Military Bank also adjusted interest rates downwards for short-term deposits by 0.1-0.2 percentage points against February.

According to the National Financial Supervisory Commission (NFSC), the loan-to-deposit ratio of the banking system by the end of March stood at 88.2 percent, higher than the 87.8 percent rate at the end of last year.
In contrast to forecasts late last year that banks’ savings channels will become less attractive as cash flows start to shift to other channels in the context of the stock market continuing to prosper and real estate warming up, the NFSC’s report showed that capital savings remains attractive to many people in the first months of the year.

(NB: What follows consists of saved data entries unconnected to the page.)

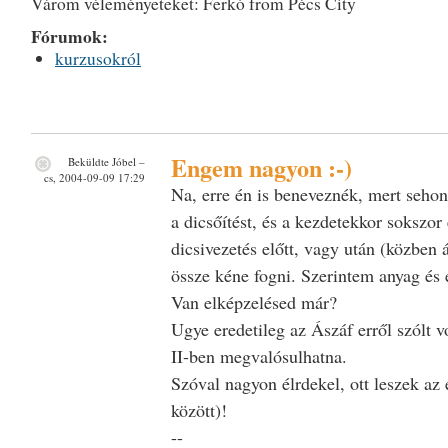
Várom véleményeteket: Ferkó from Pécs City
Fórumok:
kurzusokról
Engem nagyon :-)
Beküldte
Jóbel
–
cs, 2004-09-09 17:29
Na, erre én is beneveznék, mert seho
a dicsőítést, és a kezdetekkor sokszo
dicsivezetés előtt, vagy után (közben á
össze kéne fogni. Szerintem anyag és 
Van elképzelésed már?
Ugye eredetileg az Ászáf erről szólt v
II-ben megvalósulhatna.
Szóval nagyon élrdekel, ott leszek az 
között)!
--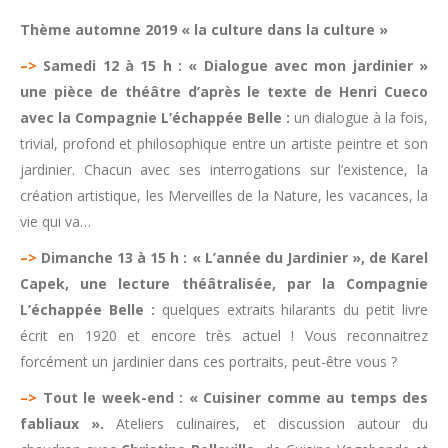
Thème automne 2019 « la culture dans la culture »
–>
Samedi 12 à 15 h : « Dialogue avec mon jardinier »
une pièce de théâtre d’après le texte de Henri Cueco
avec la Compagnie L’échappée Belle :
un dialogue à la fois,
trivial, profond et philosophique entre un artiste peintre et son
jardinier. Chacun avec ses interrogations sur l’existence, la
création artistique, les Merveilles de la Nature, les vacances, la
vie qui va…
–>
Dimanche 13 à 15 h : « L’année du Jardinier », de Karel
Capek, une lecture théâtralisée, par la Compagnie
L’échappée Belle :
quelques extraits hilarants du petit livre
écrit en 1920 et encore très actuel ! Vous reconnaitrez
forcément un jardinier dans ces portraits, peut-être vous ?
–>
Tout le week-end : « Cuisiner comme au temps des
fabliaux ».
Ateliers culinaires, et discussion autour du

Capital mobilization of the banking system in the first quarter of this year rose 3 percent against 2.6 percent in Q1 2017, while credit growth slowed down to 3.5 percent against 4.3 percent in Q1 2017, according to the NFSC’s report.
A recent survey of the State Bank of Vietnam’s (SBV’s) Monetary Forecasting and Statistics Department also showed that credit institutions hope the average mobilization growth in Q2 this year will be some 4.71 percent, much higher than Q1, and the annual mobilization growth will reach around 16.65 percent, equivalent to the levels of 2017 and 2016. Notably, credit institutions also expect deposits from six months to one year to account for 83-86 percent of the total mobilization in Q2 and throughout 2018.
However, the NFSC also pointed out another reason for the stable liquidity of the banking system in Q1 this year. This stability was partly due to the increase in foreign capital purchases by the SBV and the slow disbursement of Government bond capital, the government’s financial watchdog said.